20 minutes later she's exhausted from the "pre-sex" and the cleaning and totally out of the mood.

I go to the bathroom and notice that i had been the the cause of all of the blood - my penis had a small cut on it and i didn't realize. I tried explaining to my wife that it was a fluke thing and that we should continue the festivities, but she was too tired, too upset, and not in the mood.

Wait a second. There are RELIGIOUS Jews?!

Mike:

My junior year of college I went to visit a friend up at his school. A big group of people are at his place boozing it up when I arrive, including this one girl that immediately starts flirting with me. I can tell by looking at her that she has a wild streak in her - but boy did I underestimate it.

Fast forward to later in the night. Since I am visiting she offers to let me "crash on her couch" but I know what really means. As soon as we get back, we head to the aforementioned couch - and this girl seems determined to give new meaning to the phrase "going at it". She is biting my lip every time we kiss - to the point where I have to dodge her mouth since I am in so much pain. Finally we get naked and she hops on top. She starts throwing her body around like an insane person - I think she is gonna break my dick off. In a moment of pure fear I blurt out "are you serious with this shit"? Apparently that comment killed whatever mood she had been in and she jumps off me, runs to her room and locks the door. It all happened so fast and I am still pretty horny so I go to the bathroom to finish myself off. In my drunken state I forget to lock the door and her roommate walks in on me - butt naked and going to town on myself. She freaks out and starts screaming at me to leave.

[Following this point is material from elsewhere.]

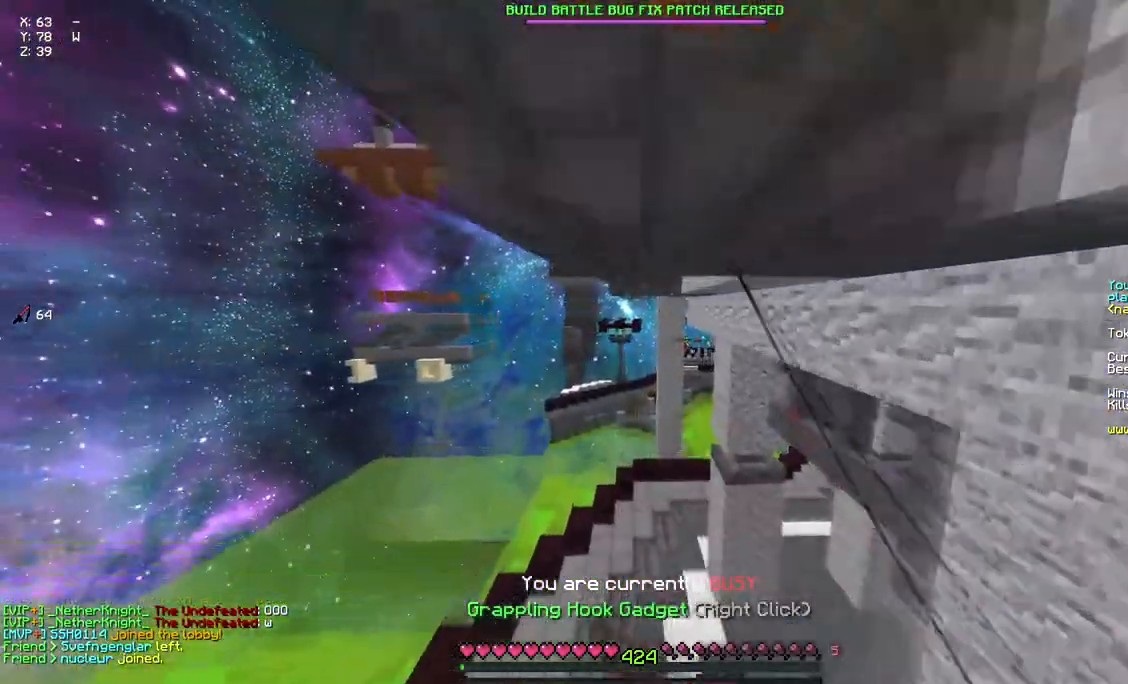
{"keys": ["a", "d", "w"], "mouse": [], "events": [[17, "a", "up"], [333, "a", "down"], [383, "mouse_right", "down"], [483, "mouse_right", "up"]]}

I grab my shit, get the hell out of there, and performed a walk of immense shame across campus.

The caught masturbating part is really the icing on the cake there. Literal icing, I suppose.

Mitch:

So it's my junior year of high school and were at one of my friends house parties. I'm talking to this girl, well call her Stacy, and things are looking pretty good. Now, to put it kindly, Stacy is a bit more experienced than I am, which is a known fact around my school. I don't really care because I'm piss drunk, so when we start making out in the kitchen and she asks if we want to find a room, I'm all for it.

We go upstairs, find a room, lock the door, and continue with some dry humping and more making out. No more than 30 seconds after we get there, we hear someone trying to get in the room. Luckily I remembered to lock it, and continued with business. She now unbuttons my pants and begins the downward descent. At this point in my life, this would have been my first bj. Needless to say I was pretty fucking excited. Unfortunately, a few seconds before it begins, I hear what sounds like an explosion, look up, and see one of my friends standing next to the door he just kicked in. "Oh, THAT'S why it was locked" was all he said before turning around and leaving. This of course scared the fuck out of Stacy, who refused to continue despite my best efforts. My first bj was over before it even started. I saw her making out with another guy later that night.

That's so typical, yet so horrible all at once. Happy 4th, gang.